◆ **Material shown**:
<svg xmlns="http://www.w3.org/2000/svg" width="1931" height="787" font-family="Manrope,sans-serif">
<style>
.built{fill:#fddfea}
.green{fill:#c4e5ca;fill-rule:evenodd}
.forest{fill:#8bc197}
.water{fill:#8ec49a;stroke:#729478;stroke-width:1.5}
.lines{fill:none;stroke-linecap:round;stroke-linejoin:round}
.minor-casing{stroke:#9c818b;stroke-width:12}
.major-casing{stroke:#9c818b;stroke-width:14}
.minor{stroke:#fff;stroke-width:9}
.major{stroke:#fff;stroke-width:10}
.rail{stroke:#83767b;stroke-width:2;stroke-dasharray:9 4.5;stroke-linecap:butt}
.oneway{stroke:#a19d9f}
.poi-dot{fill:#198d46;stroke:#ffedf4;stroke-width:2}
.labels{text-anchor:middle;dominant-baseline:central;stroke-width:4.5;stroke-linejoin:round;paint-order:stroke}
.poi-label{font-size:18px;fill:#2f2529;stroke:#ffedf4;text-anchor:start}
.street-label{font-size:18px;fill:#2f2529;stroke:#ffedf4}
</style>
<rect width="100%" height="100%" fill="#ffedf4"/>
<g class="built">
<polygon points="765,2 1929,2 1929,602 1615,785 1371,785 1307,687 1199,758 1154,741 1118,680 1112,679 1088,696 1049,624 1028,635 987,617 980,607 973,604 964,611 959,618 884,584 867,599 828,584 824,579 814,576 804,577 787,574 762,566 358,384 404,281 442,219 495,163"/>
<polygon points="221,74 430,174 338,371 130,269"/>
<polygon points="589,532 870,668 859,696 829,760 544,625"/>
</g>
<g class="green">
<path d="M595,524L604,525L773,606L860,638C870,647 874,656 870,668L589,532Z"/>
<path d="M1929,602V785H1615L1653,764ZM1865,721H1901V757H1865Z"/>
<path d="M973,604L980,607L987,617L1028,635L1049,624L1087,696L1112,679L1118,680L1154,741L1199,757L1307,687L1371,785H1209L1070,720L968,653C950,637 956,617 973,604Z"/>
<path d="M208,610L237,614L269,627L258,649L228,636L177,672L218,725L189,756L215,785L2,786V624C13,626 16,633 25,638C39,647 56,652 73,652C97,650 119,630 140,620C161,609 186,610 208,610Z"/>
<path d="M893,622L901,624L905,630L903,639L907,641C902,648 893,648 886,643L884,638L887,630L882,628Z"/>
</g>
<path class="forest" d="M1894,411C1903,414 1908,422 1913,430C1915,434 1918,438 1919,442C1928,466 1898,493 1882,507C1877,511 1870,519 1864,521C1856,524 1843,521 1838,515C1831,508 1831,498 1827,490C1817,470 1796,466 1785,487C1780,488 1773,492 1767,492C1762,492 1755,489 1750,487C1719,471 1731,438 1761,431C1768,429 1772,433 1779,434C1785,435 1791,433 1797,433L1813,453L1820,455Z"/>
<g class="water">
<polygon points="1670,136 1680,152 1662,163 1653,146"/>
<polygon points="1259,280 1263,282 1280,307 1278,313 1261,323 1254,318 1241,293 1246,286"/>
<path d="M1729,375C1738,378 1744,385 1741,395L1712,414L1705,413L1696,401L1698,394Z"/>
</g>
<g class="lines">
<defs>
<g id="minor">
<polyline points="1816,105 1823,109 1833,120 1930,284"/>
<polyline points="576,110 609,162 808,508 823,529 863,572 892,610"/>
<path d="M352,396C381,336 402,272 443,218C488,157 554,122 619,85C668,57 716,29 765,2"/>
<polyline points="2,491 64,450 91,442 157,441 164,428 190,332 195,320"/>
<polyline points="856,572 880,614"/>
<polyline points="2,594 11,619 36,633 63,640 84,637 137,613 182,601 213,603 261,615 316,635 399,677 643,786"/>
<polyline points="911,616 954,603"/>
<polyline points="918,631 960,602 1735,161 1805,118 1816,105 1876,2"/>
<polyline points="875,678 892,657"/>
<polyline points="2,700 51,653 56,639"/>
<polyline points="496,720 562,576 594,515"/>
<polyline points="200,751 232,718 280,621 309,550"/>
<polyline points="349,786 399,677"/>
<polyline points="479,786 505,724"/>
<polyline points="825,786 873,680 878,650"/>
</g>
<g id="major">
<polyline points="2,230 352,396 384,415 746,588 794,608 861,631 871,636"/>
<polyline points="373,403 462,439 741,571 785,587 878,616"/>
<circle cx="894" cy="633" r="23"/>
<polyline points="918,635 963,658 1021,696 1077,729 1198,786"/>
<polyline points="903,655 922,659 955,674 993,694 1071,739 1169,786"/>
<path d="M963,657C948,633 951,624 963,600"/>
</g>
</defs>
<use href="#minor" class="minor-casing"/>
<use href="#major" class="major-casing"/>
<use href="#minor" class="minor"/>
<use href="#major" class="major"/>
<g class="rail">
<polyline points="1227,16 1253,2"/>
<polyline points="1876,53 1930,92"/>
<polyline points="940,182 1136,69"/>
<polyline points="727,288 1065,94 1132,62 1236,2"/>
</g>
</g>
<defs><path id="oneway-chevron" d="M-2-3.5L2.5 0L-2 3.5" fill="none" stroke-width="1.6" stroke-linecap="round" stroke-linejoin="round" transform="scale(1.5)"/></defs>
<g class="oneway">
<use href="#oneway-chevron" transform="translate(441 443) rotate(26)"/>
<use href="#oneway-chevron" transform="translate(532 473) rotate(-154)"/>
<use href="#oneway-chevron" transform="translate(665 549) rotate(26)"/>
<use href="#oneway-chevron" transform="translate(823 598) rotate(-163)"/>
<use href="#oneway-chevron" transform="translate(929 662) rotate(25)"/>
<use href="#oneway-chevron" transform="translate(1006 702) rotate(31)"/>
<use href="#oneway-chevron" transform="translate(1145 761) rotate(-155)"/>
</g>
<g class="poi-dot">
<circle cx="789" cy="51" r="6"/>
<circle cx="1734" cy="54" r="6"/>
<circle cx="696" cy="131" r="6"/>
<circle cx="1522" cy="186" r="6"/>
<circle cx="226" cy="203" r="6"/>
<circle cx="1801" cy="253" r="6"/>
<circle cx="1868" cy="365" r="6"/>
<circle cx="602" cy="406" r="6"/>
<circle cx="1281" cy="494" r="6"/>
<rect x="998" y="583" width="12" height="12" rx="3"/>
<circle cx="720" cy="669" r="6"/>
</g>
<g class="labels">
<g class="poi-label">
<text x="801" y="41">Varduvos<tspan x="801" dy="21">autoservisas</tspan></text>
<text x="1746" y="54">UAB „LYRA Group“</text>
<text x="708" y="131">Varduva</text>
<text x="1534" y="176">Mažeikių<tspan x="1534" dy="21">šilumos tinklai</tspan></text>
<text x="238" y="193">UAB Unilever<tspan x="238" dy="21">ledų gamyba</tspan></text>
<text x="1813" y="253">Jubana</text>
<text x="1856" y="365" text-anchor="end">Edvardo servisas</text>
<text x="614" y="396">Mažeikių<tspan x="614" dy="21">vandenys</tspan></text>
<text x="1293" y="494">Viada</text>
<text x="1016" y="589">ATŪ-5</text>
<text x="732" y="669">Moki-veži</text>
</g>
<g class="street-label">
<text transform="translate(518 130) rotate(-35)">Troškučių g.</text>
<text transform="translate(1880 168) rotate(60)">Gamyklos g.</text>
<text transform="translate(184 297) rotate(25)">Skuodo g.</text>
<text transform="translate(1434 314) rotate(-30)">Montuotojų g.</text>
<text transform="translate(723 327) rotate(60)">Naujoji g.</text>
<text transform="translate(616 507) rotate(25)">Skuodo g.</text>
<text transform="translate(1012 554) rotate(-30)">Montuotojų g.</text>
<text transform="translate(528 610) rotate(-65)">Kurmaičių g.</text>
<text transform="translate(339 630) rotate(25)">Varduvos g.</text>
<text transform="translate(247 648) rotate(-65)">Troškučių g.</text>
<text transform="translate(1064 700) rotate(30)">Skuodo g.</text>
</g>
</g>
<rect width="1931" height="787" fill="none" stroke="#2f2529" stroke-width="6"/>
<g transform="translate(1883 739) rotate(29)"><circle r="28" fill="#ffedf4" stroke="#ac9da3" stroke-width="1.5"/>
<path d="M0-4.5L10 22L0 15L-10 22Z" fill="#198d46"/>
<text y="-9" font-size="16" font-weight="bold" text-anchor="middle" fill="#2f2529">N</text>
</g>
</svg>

◆ **Problem to work on**: What lines in the listing include the string "casing"? Copy them out.

◆ **Answer to the problem**:
.minor-casing{stroke:#9c818b;stroke-width:12}
.major-casing{stroke:#9c818b;stroke-width:14}
<use href="#minor" class="minor-casing"/>
<use href="#major" class="major-casing"/>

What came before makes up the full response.